In my first community aquarium, back in early 90's (before widespread internet and information) I had a betta with some dwarf gouramis and some other, common LFS stuff, too.

For awhile everything was fine. One day, one of the dwarfs was dead, the next, a second was dead, and a third had his *eye trailing alongside its body*. It died later that day.

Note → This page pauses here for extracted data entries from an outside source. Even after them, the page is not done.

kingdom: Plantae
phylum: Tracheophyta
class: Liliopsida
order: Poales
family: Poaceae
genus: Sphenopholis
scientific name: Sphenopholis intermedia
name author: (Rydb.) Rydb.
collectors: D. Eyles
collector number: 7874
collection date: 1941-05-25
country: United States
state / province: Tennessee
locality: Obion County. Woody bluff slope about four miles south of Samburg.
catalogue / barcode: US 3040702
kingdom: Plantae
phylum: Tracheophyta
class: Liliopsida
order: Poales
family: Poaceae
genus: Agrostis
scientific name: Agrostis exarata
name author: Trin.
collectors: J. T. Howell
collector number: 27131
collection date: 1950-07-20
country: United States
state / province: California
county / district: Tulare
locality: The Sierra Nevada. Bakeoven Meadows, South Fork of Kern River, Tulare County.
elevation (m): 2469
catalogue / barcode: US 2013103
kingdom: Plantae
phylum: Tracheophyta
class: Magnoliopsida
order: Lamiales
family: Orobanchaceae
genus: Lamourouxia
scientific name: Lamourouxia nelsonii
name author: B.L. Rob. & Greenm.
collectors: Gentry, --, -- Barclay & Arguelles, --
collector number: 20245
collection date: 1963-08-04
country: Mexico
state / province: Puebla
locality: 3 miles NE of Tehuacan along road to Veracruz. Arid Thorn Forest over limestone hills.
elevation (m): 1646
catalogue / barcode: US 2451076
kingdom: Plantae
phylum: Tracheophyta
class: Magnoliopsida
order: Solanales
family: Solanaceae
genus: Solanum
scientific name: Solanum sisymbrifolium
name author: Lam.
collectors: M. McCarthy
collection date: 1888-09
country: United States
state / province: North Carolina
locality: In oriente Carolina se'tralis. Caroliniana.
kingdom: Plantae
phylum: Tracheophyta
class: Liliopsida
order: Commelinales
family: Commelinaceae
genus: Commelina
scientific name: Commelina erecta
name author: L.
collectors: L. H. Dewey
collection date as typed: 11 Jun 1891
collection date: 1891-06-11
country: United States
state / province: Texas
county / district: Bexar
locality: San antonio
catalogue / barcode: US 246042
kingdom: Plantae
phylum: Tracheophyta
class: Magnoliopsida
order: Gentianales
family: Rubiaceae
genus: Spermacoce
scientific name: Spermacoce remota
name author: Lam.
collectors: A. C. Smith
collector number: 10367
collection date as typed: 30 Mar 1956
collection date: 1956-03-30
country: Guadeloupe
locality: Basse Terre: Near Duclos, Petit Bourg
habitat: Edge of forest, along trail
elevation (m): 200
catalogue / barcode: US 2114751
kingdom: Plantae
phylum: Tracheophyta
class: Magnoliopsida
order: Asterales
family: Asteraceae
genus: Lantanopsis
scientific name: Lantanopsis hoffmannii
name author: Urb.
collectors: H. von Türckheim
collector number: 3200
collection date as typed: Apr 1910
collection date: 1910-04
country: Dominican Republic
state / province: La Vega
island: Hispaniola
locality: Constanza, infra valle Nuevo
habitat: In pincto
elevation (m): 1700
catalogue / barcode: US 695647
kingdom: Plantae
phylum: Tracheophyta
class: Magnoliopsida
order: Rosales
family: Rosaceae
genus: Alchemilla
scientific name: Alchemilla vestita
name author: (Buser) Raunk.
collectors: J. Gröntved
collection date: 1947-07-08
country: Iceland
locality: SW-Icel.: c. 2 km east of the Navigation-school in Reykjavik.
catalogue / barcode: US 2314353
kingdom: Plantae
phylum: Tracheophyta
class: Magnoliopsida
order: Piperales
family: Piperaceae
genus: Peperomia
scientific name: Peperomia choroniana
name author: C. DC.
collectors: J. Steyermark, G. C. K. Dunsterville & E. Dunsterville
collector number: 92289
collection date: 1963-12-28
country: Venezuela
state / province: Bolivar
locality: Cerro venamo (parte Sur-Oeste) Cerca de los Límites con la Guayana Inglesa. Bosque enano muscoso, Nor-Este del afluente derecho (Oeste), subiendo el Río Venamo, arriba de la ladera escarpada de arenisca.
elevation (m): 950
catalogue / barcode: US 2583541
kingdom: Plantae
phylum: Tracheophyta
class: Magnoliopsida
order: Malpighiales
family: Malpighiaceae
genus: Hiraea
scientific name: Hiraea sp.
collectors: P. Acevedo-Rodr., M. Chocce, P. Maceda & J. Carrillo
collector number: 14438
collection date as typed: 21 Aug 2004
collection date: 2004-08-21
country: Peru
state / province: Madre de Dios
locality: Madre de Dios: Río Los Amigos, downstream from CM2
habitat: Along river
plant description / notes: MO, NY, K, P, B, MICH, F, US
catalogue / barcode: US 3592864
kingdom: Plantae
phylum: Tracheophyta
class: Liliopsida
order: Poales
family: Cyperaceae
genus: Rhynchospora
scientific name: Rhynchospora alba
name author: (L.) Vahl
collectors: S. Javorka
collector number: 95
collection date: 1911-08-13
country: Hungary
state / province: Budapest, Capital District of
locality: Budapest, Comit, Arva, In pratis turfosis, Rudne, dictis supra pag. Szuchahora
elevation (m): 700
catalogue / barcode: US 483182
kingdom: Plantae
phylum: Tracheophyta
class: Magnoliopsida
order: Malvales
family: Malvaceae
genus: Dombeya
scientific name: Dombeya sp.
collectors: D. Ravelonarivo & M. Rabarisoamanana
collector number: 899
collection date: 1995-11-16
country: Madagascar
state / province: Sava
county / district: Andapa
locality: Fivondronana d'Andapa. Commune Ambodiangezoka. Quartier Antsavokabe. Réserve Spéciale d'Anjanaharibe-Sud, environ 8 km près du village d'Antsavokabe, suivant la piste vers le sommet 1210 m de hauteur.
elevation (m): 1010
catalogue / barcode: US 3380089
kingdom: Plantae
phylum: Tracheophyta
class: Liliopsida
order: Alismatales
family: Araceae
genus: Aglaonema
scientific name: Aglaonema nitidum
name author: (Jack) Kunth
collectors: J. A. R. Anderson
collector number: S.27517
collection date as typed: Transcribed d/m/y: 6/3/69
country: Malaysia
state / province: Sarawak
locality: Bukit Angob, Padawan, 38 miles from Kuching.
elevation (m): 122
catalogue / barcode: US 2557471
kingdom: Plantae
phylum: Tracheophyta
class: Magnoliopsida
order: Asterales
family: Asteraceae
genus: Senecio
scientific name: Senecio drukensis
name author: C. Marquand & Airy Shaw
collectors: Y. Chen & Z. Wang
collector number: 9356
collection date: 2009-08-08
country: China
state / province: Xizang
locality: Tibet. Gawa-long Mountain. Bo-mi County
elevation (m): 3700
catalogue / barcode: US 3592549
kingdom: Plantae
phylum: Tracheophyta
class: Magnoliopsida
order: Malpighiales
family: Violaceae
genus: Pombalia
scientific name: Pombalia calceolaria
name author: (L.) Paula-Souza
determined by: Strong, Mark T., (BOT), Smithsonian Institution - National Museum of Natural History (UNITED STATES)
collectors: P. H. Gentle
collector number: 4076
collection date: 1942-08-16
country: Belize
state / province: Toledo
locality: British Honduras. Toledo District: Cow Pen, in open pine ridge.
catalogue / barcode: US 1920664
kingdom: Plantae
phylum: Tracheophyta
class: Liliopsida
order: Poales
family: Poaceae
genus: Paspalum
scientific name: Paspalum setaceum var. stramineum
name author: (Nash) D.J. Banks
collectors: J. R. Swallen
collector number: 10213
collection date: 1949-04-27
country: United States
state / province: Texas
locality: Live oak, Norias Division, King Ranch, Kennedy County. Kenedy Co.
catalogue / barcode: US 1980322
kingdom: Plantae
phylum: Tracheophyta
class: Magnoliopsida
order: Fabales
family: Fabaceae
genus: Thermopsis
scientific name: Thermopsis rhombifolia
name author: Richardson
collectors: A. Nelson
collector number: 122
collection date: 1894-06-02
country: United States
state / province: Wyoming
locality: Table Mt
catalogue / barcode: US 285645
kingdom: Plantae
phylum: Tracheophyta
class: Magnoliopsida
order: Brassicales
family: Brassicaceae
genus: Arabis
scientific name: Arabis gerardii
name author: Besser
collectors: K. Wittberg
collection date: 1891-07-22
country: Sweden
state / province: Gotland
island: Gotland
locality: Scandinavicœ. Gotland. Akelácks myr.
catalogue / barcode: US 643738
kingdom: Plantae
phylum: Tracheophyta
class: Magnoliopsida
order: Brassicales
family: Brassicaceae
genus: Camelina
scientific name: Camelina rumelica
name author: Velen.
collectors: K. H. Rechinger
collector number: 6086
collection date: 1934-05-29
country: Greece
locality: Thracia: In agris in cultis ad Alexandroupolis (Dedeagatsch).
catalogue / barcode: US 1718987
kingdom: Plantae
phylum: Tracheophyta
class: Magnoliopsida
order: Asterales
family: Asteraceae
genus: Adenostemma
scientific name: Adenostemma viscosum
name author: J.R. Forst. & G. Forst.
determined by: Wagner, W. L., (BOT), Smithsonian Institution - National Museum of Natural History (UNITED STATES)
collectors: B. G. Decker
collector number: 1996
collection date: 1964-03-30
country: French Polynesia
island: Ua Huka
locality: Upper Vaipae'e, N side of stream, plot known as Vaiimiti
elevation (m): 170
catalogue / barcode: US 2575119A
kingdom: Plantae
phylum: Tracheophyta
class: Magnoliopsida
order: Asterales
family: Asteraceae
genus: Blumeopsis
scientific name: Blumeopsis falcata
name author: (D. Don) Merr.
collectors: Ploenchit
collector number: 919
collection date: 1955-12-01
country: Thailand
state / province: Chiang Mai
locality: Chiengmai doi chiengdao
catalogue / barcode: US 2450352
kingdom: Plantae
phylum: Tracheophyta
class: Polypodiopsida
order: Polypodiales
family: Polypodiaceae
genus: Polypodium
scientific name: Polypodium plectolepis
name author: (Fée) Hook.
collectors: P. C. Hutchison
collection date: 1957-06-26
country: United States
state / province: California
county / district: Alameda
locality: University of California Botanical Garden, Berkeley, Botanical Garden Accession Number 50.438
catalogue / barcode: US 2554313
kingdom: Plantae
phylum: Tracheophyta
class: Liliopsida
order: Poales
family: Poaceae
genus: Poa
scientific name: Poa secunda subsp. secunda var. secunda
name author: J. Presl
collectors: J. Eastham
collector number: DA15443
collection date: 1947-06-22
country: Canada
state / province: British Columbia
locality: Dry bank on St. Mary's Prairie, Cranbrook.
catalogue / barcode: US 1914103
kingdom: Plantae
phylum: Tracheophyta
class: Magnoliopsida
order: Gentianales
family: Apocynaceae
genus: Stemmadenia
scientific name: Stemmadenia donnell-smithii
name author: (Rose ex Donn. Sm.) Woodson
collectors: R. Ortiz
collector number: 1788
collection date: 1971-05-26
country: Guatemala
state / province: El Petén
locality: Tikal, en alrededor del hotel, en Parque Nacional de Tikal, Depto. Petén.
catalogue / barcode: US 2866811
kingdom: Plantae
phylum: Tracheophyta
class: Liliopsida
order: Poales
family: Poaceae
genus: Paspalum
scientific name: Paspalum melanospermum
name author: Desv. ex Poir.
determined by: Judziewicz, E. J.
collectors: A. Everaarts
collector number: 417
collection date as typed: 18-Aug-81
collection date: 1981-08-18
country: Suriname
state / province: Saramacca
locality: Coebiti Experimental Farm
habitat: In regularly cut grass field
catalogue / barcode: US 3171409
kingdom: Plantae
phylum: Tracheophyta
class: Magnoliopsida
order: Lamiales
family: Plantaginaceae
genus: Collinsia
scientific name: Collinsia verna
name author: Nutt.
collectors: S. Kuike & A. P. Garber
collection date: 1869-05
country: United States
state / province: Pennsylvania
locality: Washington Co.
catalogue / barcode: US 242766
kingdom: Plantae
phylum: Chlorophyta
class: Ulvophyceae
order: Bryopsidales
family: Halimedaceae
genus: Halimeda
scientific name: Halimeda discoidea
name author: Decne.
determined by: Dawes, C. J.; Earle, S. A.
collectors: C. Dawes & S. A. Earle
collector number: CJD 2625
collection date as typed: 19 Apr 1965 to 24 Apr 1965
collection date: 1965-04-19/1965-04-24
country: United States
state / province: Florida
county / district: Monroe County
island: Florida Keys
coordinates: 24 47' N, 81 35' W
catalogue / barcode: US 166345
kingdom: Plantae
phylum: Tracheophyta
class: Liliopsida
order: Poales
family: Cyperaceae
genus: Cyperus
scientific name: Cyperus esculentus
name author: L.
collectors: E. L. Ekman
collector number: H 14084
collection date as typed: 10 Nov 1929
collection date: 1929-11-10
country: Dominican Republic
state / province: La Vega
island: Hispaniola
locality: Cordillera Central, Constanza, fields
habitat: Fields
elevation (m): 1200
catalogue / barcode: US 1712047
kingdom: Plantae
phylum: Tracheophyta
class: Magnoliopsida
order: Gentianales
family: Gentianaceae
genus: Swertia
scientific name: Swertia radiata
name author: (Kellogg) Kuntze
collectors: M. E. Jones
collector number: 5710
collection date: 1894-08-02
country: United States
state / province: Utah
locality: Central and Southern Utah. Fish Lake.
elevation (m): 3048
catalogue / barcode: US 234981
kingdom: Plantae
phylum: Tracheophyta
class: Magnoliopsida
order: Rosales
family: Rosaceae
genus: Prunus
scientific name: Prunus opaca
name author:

I then went to library did some research and learned the two don't mix due to being in same family/genus or something. Do not do it.


----------



## turtle10 (Dec 30, 2010)

You should report that guy. He is the LAST person the store owners want representing their store.


----------



## dramaqueen (Jul 7, 2008)

I agree with Turtle. I'm surprised his co-workers didn't report him.


----------



## tsoto80 (Nov 26, 2010)

Maybe they all fel the same as he does....what is the likelyhood of me going to PetSmart on two different occasions weeks apart and he was drinking on the job both times? Even if I reported him what would I say to the manager? Is there anything else that would make a person smell like alcohol? That day he told me I was doing the right thing by asking him a lot of questions. He said many other people come in and blame him and yell that their fish died and it is not his fault they did not ask question. I told that to my BF and he told me that right there proves he was giving out wrong information.....


----------



## ChelseaK (Oct 23, 2010)

I would say definitely report him. I don't think very highly of the people that work in the chain pet stores ( due to an experience that I had with someone at PetLand), but I know that at my LFS, the guy in the fish department is VERY knowledgeable and is always helpful. He will tell you the honest truth even if it means he won't get a sale. I cannot go to any chain store to buy fish anymore because I know that no one takes care of them as well as this guy does. 
Especially if the guy is coming in to work drunk, in a customer service job, that is not acceptable (nor is acceptable anywhere else, but more easily hidden). I'm a bartender, I know .


----------



## tdiaz (Feb 23, 2011)

I used to have a tank with two dwarf gourami, three female betta, a young pleco, and a spotted molly. 
The biggest/only problem I had was between my three girls--two of them ganged up on the third. Once I took the bullied one out, the other two were best friends and I never had an issue with them. I thought it was weird, but there was never a fight--and the two girls I left weren't sisters. I had to take one of the sisters out. @[email protected]


----------